Kolmanskop was originally constructed as CDM's (Consolidated Diamond Mines) headquarters. The town even boasted a casino, bowling alley and theatre. Its heyday ended with the onset of WWI and richer pickings further south at Oranjemund. It was such a fascinating visit. The decrepit buildings are slowly being overtaken by the surrounding dunes and their charm lies in the fact they have been abandoned and remain as they were in the 1950s, all of which tells a story.

When the area was discovered there were so many diamonds that photographs in the museum show men lying on their stomachs in a line shimmying along the ground, picking up the diamonds on the way. Other photos show women in the kitchen sifting what looks like flour but is actually a cup full of diamonds. One of the more interesting exhibits shows some of the cunning ways people in the last 10-20 years have attempted to steal diamonds, everything from hiding them inside the sole of the shoe, tapping packages to courier pigeons, using a bow and arrow to fire the package to whoever was waiting outside the park and inside a tape recorder. It was in the security's best interest to intercept stolen diamonds as they receive a whopping reward of 33.3% of the value of the diamonds. Considering some the caches were upwards of 26 carats, this could amount to a substantial amount of money.

The temperature soared into the forties once we left Luderitz and headed to Fish River Canyon (FRC), near the South African border. Fish River Canyon is the world's second largest canyon - 160km long, 27km in width and at its peak, it is over 550m deep.

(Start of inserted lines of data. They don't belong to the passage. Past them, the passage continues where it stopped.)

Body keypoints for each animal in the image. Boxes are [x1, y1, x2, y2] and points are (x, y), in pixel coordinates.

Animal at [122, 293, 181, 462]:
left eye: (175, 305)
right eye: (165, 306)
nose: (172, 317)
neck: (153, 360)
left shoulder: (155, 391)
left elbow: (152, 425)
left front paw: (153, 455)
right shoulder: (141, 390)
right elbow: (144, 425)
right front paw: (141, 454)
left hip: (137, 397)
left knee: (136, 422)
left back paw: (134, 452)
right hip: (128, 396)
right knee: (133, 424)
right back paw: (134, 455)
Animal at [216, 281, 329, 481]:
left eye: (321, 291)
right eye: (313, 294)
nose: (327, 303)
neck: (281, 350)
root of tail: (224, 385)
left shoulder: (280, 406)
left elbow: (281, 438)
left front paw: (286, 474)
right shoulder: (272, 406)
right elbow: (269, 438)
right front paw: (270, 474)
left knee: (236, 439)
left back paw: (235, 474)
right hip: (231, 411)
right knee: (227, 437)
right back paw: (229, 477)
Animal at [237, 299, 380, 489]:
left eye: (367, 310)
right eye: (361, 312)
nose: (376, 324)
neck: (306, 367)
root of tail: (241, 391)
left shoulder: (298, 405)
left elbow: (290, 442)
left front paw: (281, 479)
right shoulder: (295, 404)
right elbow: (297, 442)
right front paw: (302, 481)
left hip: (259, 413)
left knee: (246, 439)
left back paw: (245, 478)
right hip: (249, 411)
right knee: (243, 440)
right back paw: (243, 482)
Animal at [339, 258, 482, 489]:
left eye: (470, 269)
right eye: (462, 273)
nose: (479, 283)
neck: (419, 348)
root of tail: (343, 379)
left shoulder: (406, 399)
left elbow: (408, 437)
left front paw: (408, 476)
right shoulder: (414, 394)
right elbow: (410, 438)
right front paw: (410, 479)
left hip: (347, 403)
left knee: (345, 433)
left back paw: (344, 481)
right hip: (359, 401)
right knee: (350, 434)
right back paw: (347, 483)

The sheer enormity of the canyon cannot be captured by a camera, it is truly more spectacular than the photographs illustrate.

Strangely, you are not allowed to do any day walks in the canyon. The only walk that you can do is the 85km hike from Hibas to Ai-Ais that takes 5 days which seemed odd. However, it all became clear why they do not allow day walks when we saw the size of the canyon. Furthermore, the environment here is very delicate and could not cope with an influx of tourists walking around during the day, to say nothing of the fact that it is exceptionally hot and there is no shade.

We spent our second night in the canyon at Ai-Ais (meaning scalding hot). The hot springs are at the northern end of the National Park with the huge canyon walls towering around the site. We spent most of the afternoon relaxing by the outdoor pool, which given the heat of the day was a little too hot but relaxing in the indoor thermal pools was a nice way to spend an evening.

Leaving FRC, we had two more nights camping before we were due back in Windhoek. Our tent has taken a real battering, its holding together by a few safety pins and the poles are ready to snap. After stopping to investigate our accommodation at Hardap Recreational Resort, we decided to head straight back to Windhoek and stay at the backpackers. Hardap wanted us to pay an entrance fee of N$90 on top of our accommodation. We could not establish what the extra cost was actually for and the facilities were a bit outdated, although there was a nice view of the dam, the thought of a bed and a decent meal lured us away.

As luck would have it, despite nursing a slow leak on the front left tyre the whole trip, just minutes before leaving the last unsealed road of the trip we got a puncture on the back left tyre. Luckily we had a brand new tyre to replace it with. Having a rental car has been fantastic and really the only way to explore Namibia, but oh the dust.....It only cost N$60 to fix the puncture which was a relief. Our rental car passed its very rigorous inspection by the rental company (like no other we have experienced).

It was too expensive to take the rental car across the border so we unfortunately have to catch a bus from Windhoek to Cape Twon, the longest bus trip yet, an agonising 21 hours and that is if it arrives on time. This should be the last bus ride on our trip!